The experience motivated him to create the Rapael Smart Glove, a wearable that brings gamification into rehabilitation exercise for stroke survivors, integrated with software that measures the patient’s activity level and target’s activities.
“I found that the products available in the market were too big, heavy and expensive, so I thought of developing a smaller, cheaper, and lighter product,” Mr. Ban said.
Rapael smart glove offers game-like exercises so that patients can remain motivated and challenging throughout the rehabilitation process. The smart glove captures the hand and wrist movements, so that the data can be processed later.
Neofect’s team includes a former Samsung engineer, rehabilitation therapists and game developers. Rehab games are updated monthly to provide interesting and helpful tasks for the patients.
“Rehabilitation games are regarded as medicine, and we develop Rapael’s gamification contents as if we’re developing a medicine,” says Mr. Ban.
The solution was applied to a variety of rehabilitation patients that has neurological disorders, such as spinal cord injury, multiple sclerosis, Parkinson’s disease, rheumatoid arthritis and even hand burns, according to the company.
Rapael isn’t the only rehabilitation glove on the market.
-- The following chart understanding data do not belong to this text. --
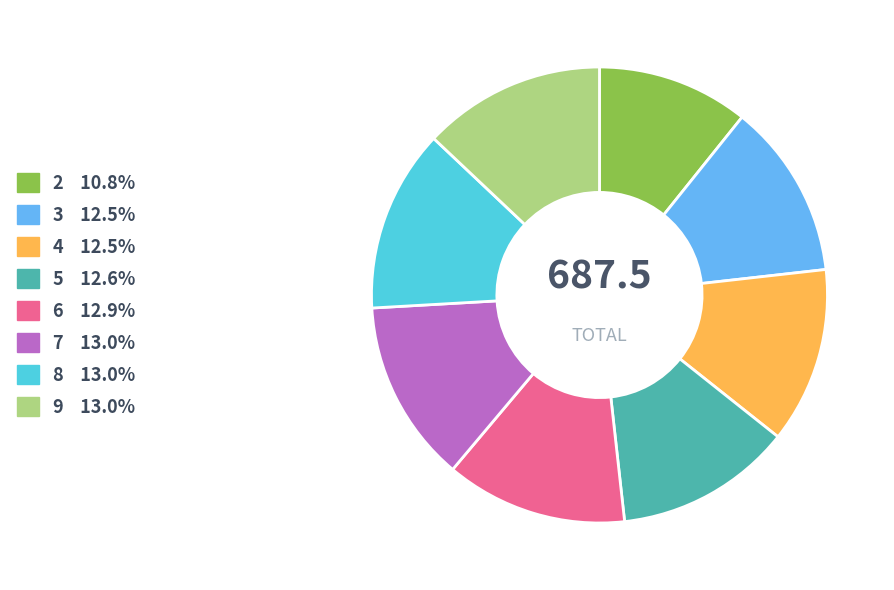

Does 5 account for over 50% of the chart?

No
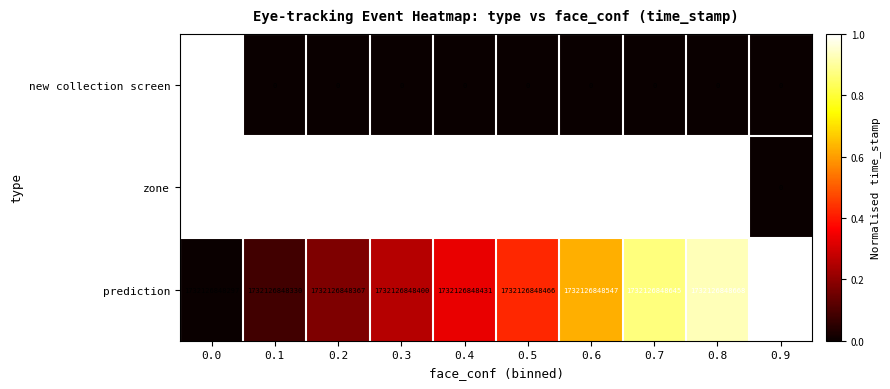

Which series has the largest total across all categories?

prediction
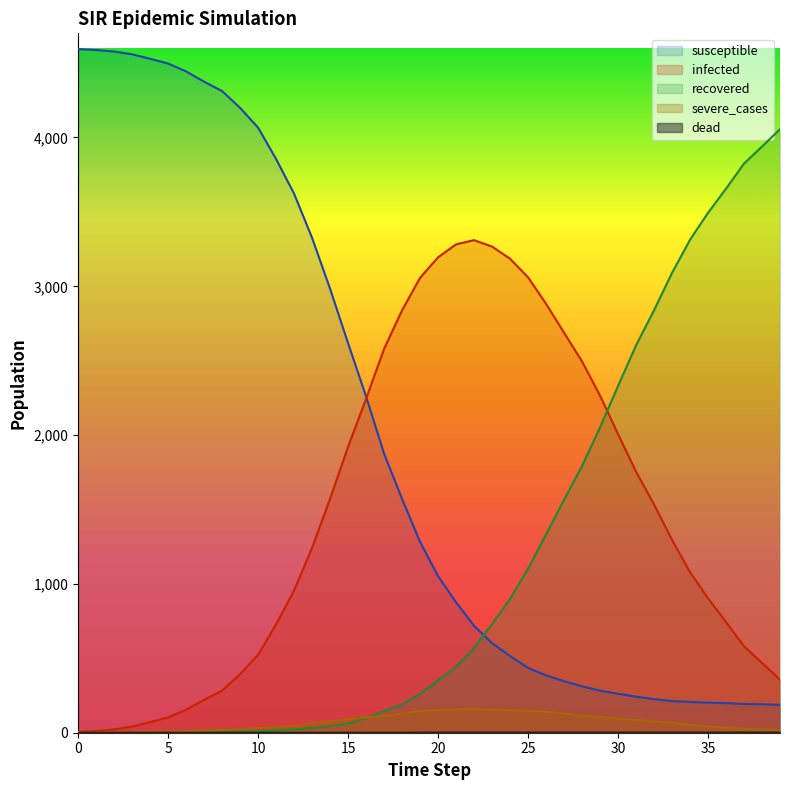

Is the value of dead at 20 greater than the value of infected at 32?

No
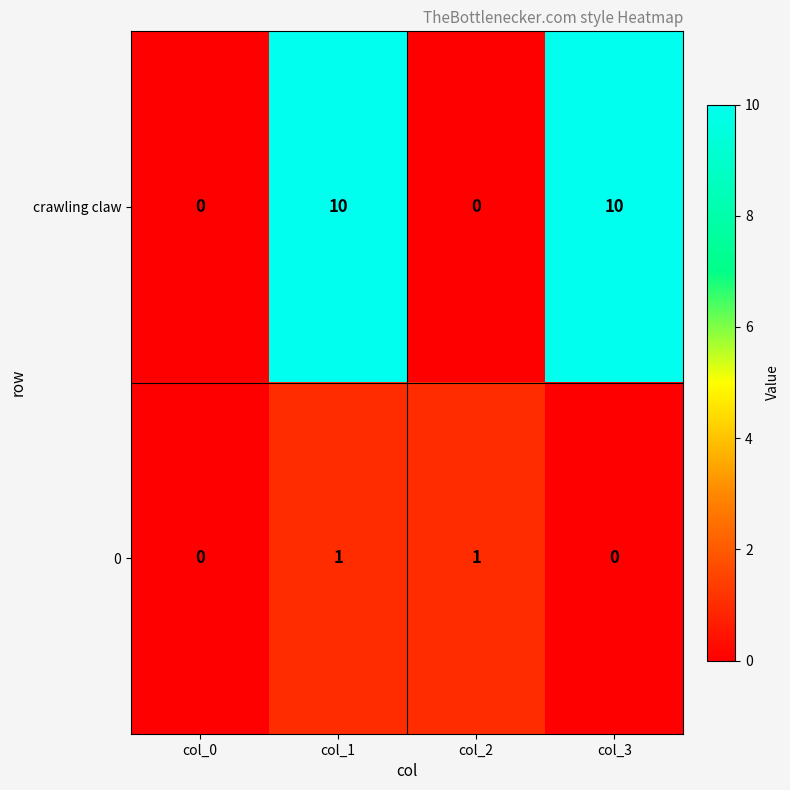

What is the difference between the crawling claw values at col_2 and col_1?

10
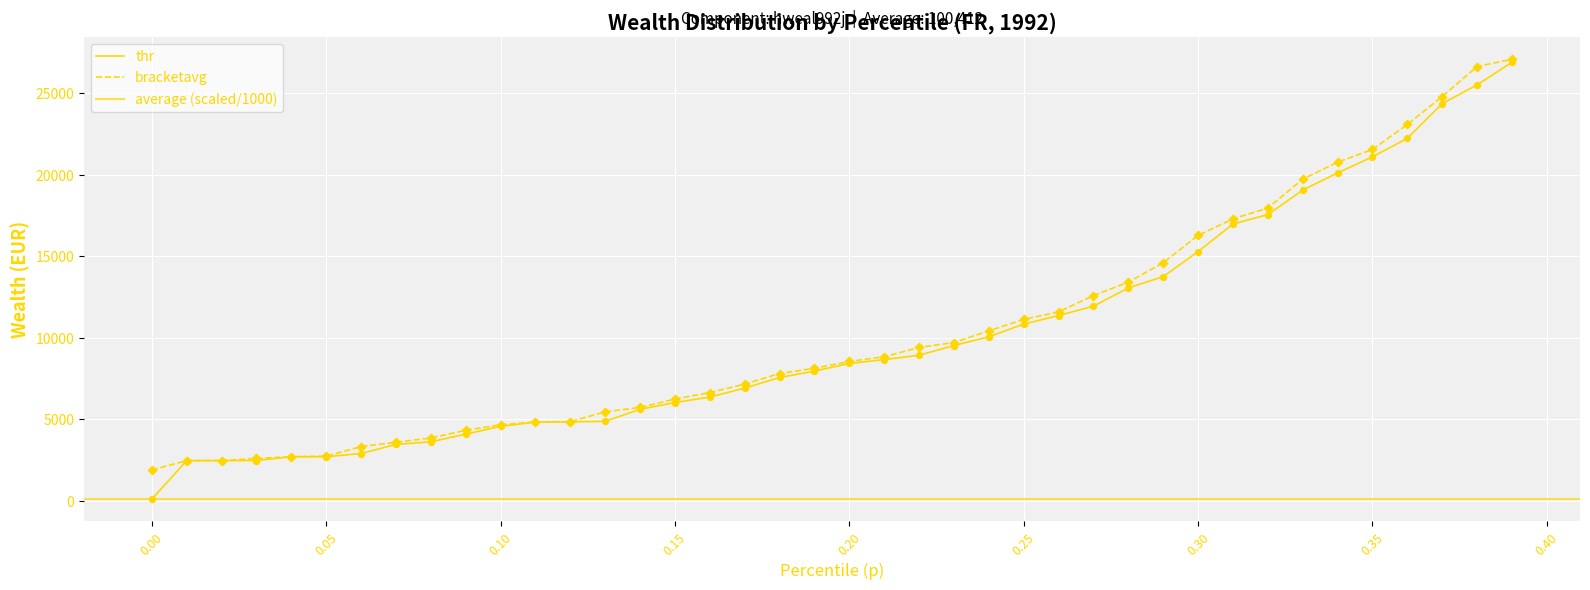

Which series contains the highest Y value?

bracketavg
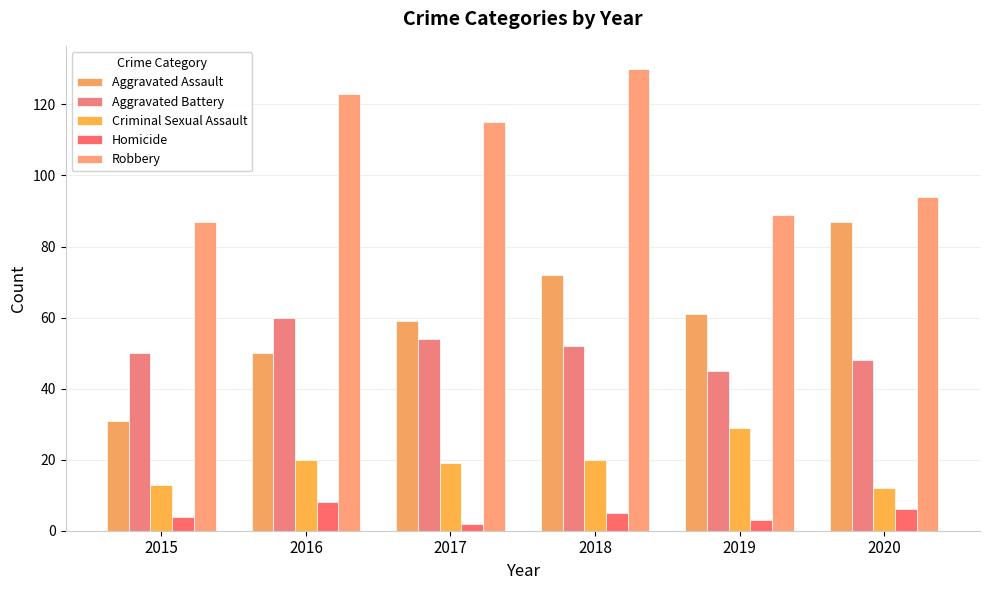

Which category has the lowest value in the Robbery series?

2015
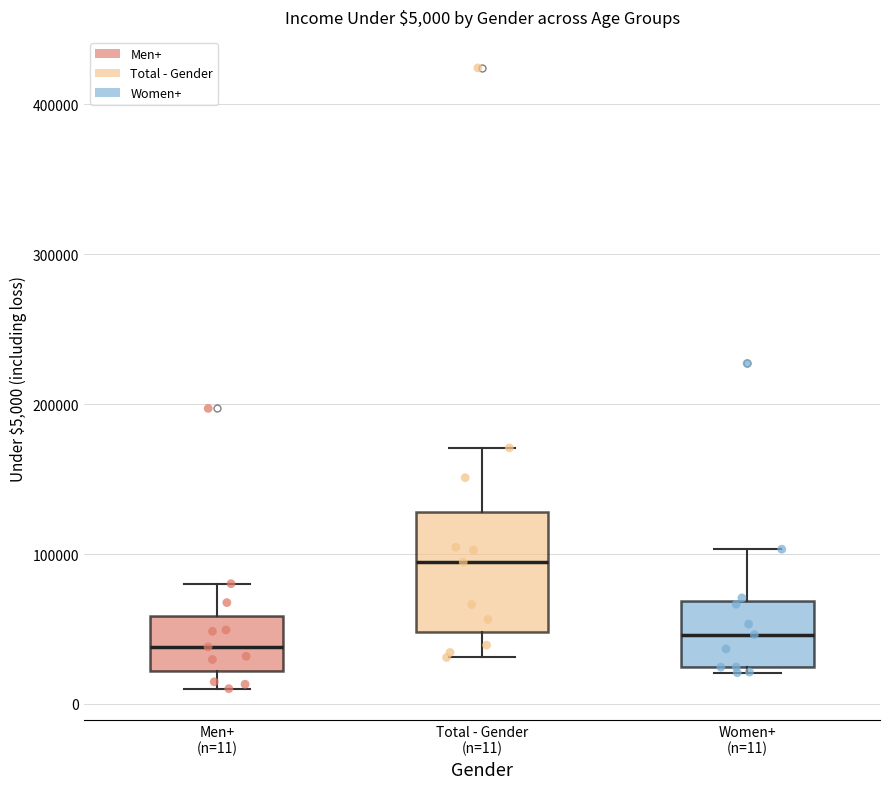

Comparing the boxes themselves (not the whiskers), which one is the tallest?

Total - Gender (n=11)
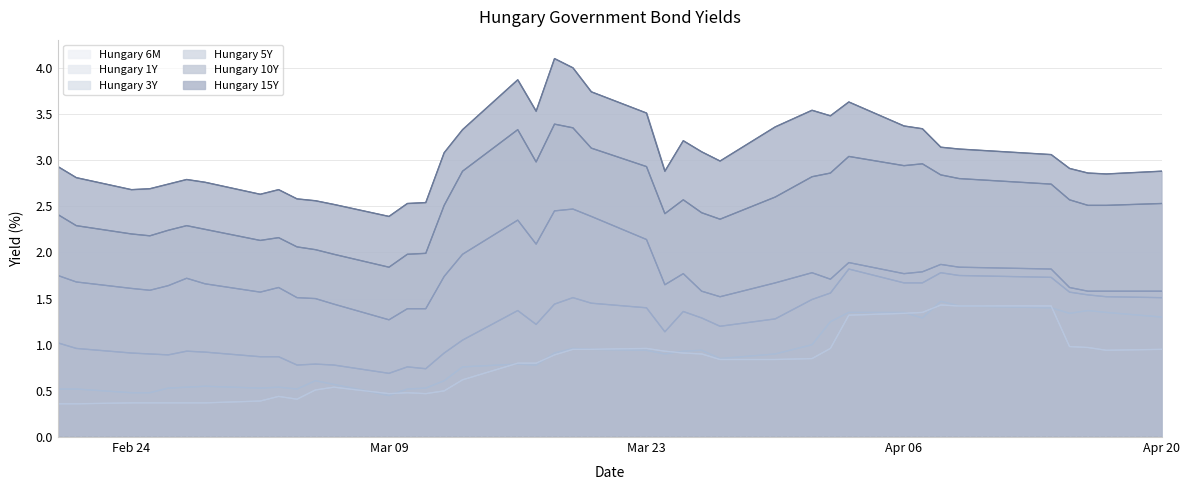

In Hungary 3Y, how many points are higher than both neighbors (excluding endpoints)?

8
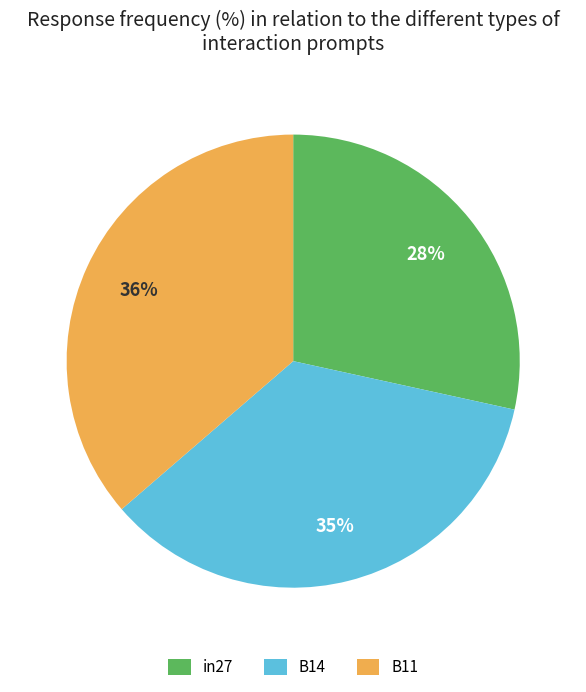

What percentage is the in27 slice, to the nearest percent?

28%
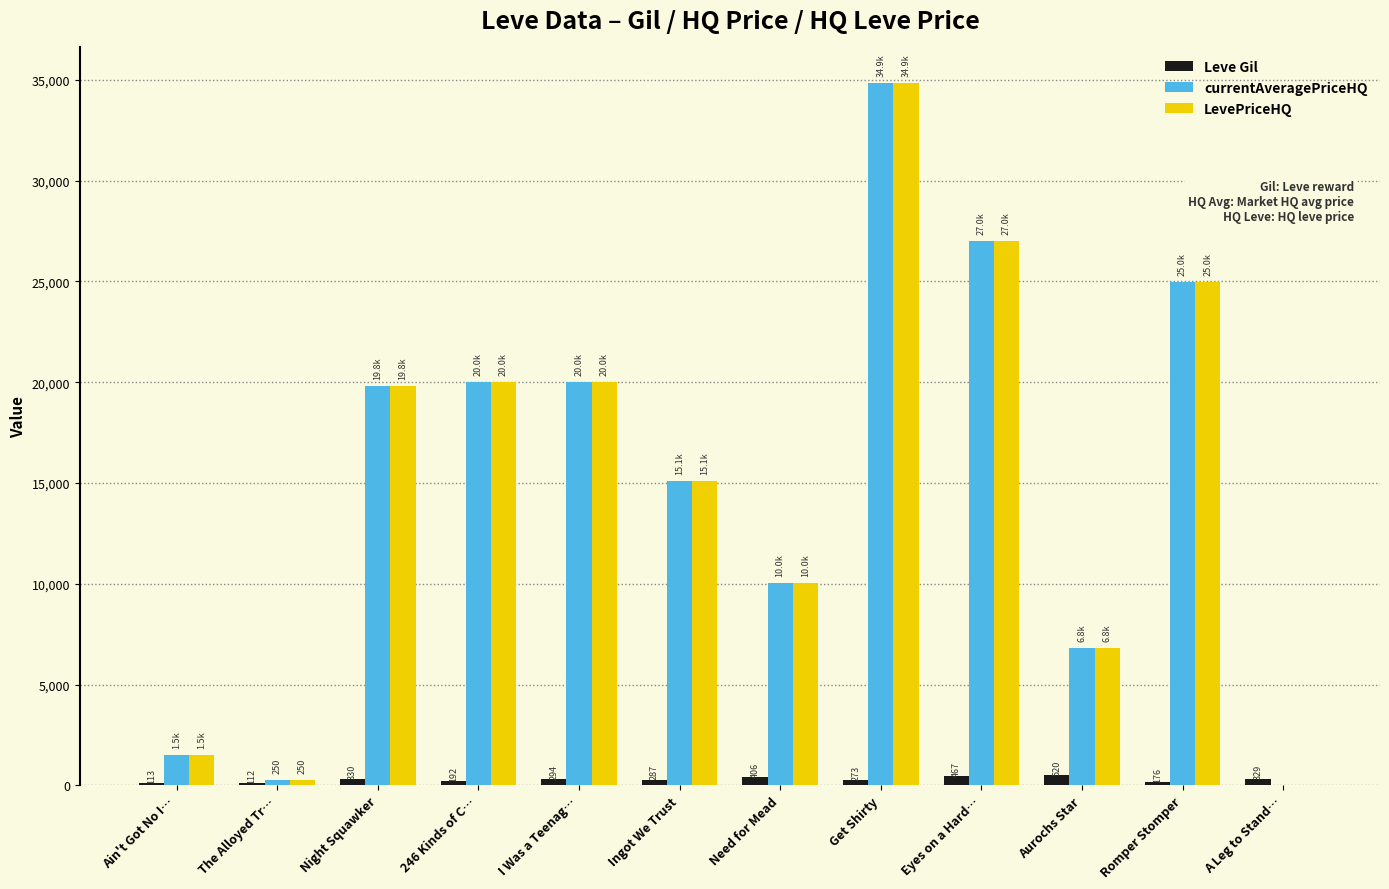

At which category is the sum across all series the highest?

Get Shirty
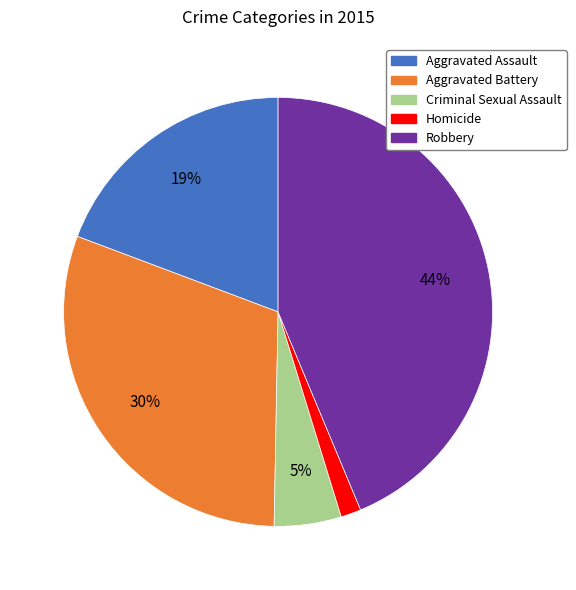

True or false: Aggravated Assault accounts for 34% of the total.

False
Israel-based HandTutor provides similar smart glove for physical therapy solutions.
According to a recently published study, the rehabilitation robotics market is expected to grow dramatically, reaching $1.8 billion USD by 2020. Founded in June in 2010, Neofect received a $4 million USD series B this March from SBI Investment Korea, DSC Investments, and Sejong Venture Partners. Its previous investors include POSCO Venture Partners and K Partners.